Bir daha evlenmeyeceğinizi söylemiştiniz. Hâlâ aynı düşüncede misiniz yoksa ‘Büyük konuşmuşum' dediğiniz zamanlar oluyor mu?

Yooo.. Benzerini düşünüyorum, 6 sene oldu eşimden ufalayalı ve hiçbir biçimde de evlenmeyi düşünmüyorum, böyle çok iyiyim. Zati vazgeçin evlenmeyi bir yaşam dostum bile yok. Şu anda bir sevgilim de yok flörtüm de... Böyle iyiyim hoşum ama yarının ne getireceğini öğrenemem natürel ki.
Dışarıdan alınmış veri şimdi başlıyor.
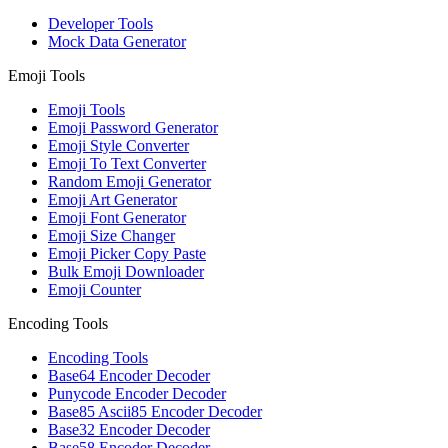
Developer Tools
Mock Data Generator
Emoji Tools
Emoji Tools
Emoji Password Generator
Emoji Style Converter
Emoji To Text Converter
Random Emoji Generator
Emoji Art Generator
Emoji Font Generator
Emoji Size Changer
Emoji Picker Copy Paste
Bulk Emoji Downloader
Emoji Counter
Encoding Tools
Encoding Tools
Base64 Encoder Decoder
Punycode Encoder Decoder
Base85 Ascii85 Encoder Decoder
Base32 Encoder Decoder
Base58 Encoder Decoder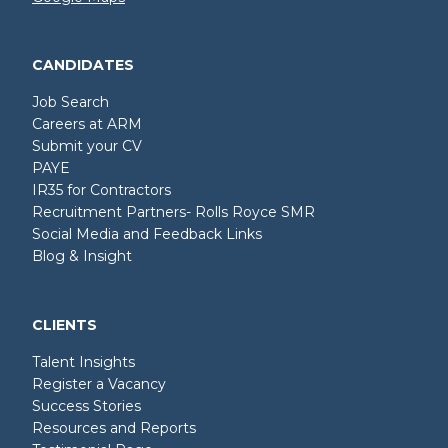
CANDIDATES
Job Search
Careers at ARM
Submit your CV
PAYE
IR35 for Contractors
Recruitment Partners- Rolls Royce SMR
Social Media and Feedback Links
Blog & Insight
CLIENTS
Talent Insights
Register a Vacancy
Success Stories
Resources and Reports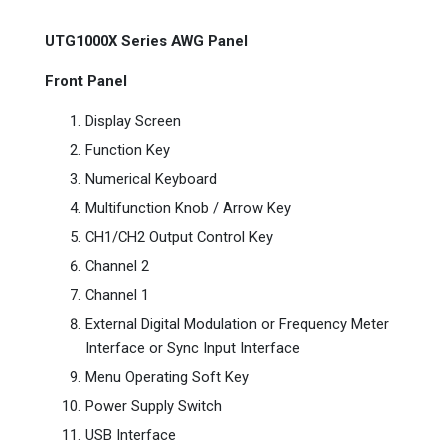
UTG1000X Series AWG Panel
Front Panel
Display Screen
Function Key
Numerical Keyboard
Multifunction Knob / Arrow Key
CH1/CH2 Output Control Key
Channel 2
Channel 1
External Digital Modulation or Frequency Meter
Interface or Sync Input Interface
Menu Operating Soft Key
Power Supply Switch
USB Interface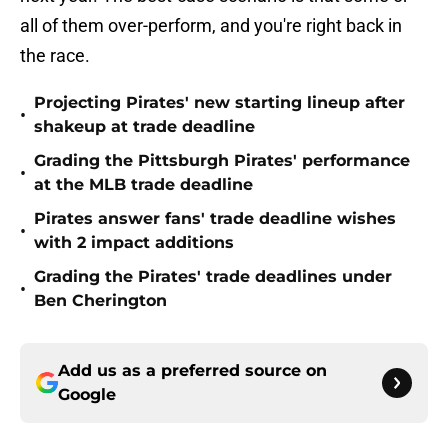
all of them over-perform, and you're right back in
the race.
Projecting Pirates' new starting lineup after
•
shakeup at trade deadline
Grading the Pittsburgh Pirates' performance
•
at the MLB trade deadline
Pirates answer fans' trade deadline wishes
•
with 2 impact additions
Grading the Pirates' trade deadlines under
•
Ben Cherington
Add us as a preferred source on
Google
Hiçbir şeyle alakalı büyük konuşmamak gerekli. Aşka, sevgiye, acımalı olmaya, insanların birbirine, gönlünün birbirine değmesine inanıyorum. Hoşlanmaya devam edin, hoşlanmak çok hoş bir duygu. Hoşlanmak; bizi biz, insanı insan yapan, birbirine bağlayan bir duygu. Hoşlanmaktan hiçbir zaman bırakmayacağım ama bir akit istemiyorum. 6 yıldır bu böyle bundan sonra da böyle süreceğini düşünüyorum.

Bayanlara müteveccih şiddet son bulmuyor. Allahın İzniyle yanılıyorumdur... Bu gidişatın alışılır hale geldiğini seziyorum. Güngörmüş biri olarak sizce bu mesele nasıl çözülür? Yasaların sertleştirilmesiyle mi yoksa başka bir biçimde mi?

Şiddetin bayan, erkek problemi değil, insan problemi olduğundan yola çıkılarak çözülmesi gerekiyor. Şiddet, yalnızca bayana, erkeğe, çocuğa uygulanmıyor. Tabiata da şiddet uyguluyoruz, hayvana da... Başka Bir Deyişle soluk alan her şeye şiddet uyguluyoruz. Netice haysiyetiyle cemiyetsel bir problem... Bence iyi okumak, tabloya iyi bakmak, fotoğrafı iyi görmek gerekli. Dünyada yalnızca bayana değil, insana şiddet uygulanıyor. Soluk alan her şeye.. Biz dünyaya bir şiddet uyguluyoruz. Bir tarafta savaşlar, bir tarafta siyasi hadiseler, edep ve iffet kisvesi ismi altında absürt sapan kaidelerin, cehaletçe söylemlerin içerisinde cemiyetler gitgide körelmeye başladı. Dediğim gibi bu, okuma oranının yüzde 1 olduğu ülkelerde yaşanır. 'Eğitim koşul' diyorum.